PAGE =>
start
John Willard Toland (June 29, 1912 – January 4, 2004) was an American writer and historian. He is best known for a biography of Adolf Hitler and a Pulitzer Prize-winning history of World War II-era Japan, The Rising Sun.

Biography

Toland was born in 1912 in La Crosse, Wisconsin. He graduated from Phillips Exeter Academy in New Hampshire in 1932 and from Williams College in 1936 and attended the Yale School of Drama for a time. His original goal was to become a playwright. In the summers between college years, he traveled with hobos and wrote several plays with hobos as central characters, none of which were performed. He recalled in 1961 that in his early years as a writer he had been "about as big a failure as a man can be". He claimed to have written six complete novels, 26 plays, and a hundred short stories before completing his first sale, a short story for which The American Magazine paid $165 in 1954. At one point he managed to get an article on dirigibles into LOOK magazine; it proved extremely popular and led to his career as a historian. Dirigibles were the subject of his first full-length published book, Ships in the Sky (1957).
end
SET TASK 1 => Rewrite the entries from the line holding "pose: elev=90.0 azim=27.5" through the line holding "Dot at: (159, 327)", inclusive, changing "dist" to "distance" and leaving everything else the same. Return only those lines.

Entries from a collection =>
start
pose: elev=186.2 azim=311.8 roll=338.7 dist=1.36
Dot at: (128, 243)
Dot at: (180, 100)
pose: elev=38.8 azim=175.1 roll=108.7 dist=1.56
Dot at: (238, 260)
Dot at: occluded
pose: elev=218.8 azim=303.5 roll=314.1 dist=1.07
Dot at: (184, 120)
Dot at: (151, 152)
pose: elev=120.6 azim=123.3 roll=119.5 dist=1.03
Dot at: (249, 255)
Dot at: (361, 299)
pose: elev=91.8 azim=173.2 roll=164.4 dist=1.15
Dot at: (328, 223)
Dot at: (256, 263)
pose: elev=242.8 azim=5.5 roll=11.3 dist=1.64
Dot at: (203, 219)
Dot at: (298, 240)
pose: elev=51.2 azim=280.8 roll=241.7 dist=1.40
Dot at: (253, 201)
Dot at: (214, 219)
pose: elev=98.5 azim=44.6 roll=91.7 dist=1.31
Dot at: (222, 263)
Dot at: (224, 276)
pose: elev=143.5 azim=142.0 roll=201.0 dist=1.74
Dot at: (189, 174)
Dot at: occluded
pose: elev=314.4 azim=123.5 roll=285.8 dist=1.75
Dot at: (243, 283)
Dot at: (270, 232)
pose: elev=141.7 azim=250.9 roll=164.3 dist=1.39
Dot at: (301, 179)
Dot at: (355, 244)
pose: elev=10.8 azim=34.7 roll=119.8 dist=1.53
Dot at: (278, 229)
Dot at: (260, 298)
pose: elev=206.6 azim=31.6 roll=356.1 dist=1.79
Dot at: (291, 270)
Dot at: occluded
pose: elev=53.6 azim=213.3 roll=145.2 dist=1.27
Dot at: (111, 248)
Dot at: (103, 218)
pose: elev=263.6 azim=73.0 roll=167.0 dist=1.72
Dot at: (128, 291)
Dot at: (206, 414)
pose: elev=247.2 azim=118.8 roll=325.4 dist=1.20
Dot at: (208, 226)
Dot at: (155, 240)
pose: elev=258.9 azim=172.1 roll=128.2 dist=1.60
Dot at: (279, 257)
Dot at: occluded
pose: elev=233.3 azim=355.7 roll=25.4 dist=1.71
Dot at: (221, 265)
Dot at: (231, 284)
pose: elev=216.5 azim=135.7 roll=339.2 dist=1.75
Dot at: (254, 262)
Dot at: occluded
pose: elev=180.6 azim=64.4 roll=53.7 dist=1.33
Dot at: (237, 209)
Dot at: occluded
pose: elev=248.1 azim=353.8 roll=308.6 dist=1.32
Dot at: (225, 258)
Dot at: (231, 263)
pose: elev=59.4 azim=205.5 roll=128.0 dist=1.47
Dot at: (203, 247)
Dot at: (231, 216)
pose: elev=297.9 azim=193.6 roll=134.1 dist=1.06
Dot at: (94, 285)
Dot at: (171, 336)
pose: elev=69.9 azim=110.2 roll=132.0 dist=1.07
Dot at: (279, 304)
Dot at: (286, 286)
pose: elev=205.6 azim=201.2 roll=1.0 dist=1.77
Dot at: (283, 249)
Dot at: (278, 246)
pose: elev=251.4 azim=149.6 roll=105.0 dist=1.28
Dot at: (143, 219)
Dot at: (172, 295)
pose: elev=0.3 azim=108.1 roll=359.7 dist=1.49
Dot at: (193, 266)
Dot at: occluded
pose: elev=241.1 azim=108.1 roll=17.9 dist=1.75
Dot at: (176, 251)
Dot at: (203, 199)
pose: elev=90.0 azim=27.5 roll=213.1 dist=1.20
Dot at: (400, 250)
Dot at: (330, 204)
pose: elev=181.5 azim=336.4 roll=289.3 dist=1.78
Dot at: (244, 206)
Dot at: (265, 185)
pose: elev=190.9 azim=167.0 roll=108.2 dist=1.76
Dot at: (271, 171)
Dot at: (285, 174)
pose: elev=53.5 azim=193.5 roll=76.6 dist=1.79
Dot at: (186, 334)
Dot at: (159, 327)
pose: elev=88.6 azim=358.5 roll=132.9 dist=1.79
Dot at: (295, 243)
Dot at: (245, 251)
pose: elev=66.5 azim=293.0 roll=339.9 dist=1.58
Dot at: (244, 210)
end
SET TASK 2 => Name every school that the Toland biography says he graduated from or attended.

EXERCISE RESULT 1 =>
pose: elev=90.0 azim=27.5 roll=213.1 distance=1.20
Dot at: (400, 250)
Dot at: (330, 204)
pose: elev=181.5 azim=336.4 roll=289.3 distance=1.78
Dot at: (244, 206)
Dot at: (265, 185)
pose: elev=190.9 azim=167.0 roll=108.2 distance=1.76
Dot at: (271, 171)
Dot at: (285, 174)
pose: elev=53.5 azim=193.5 roll=76.6 distance=1.79
Dot at: (186, 334)
Dot at: (159, 327)

EXERCISE RESULT 2 =>
- Phillips Exeter Academy
- Williams College
- Yale School of Drama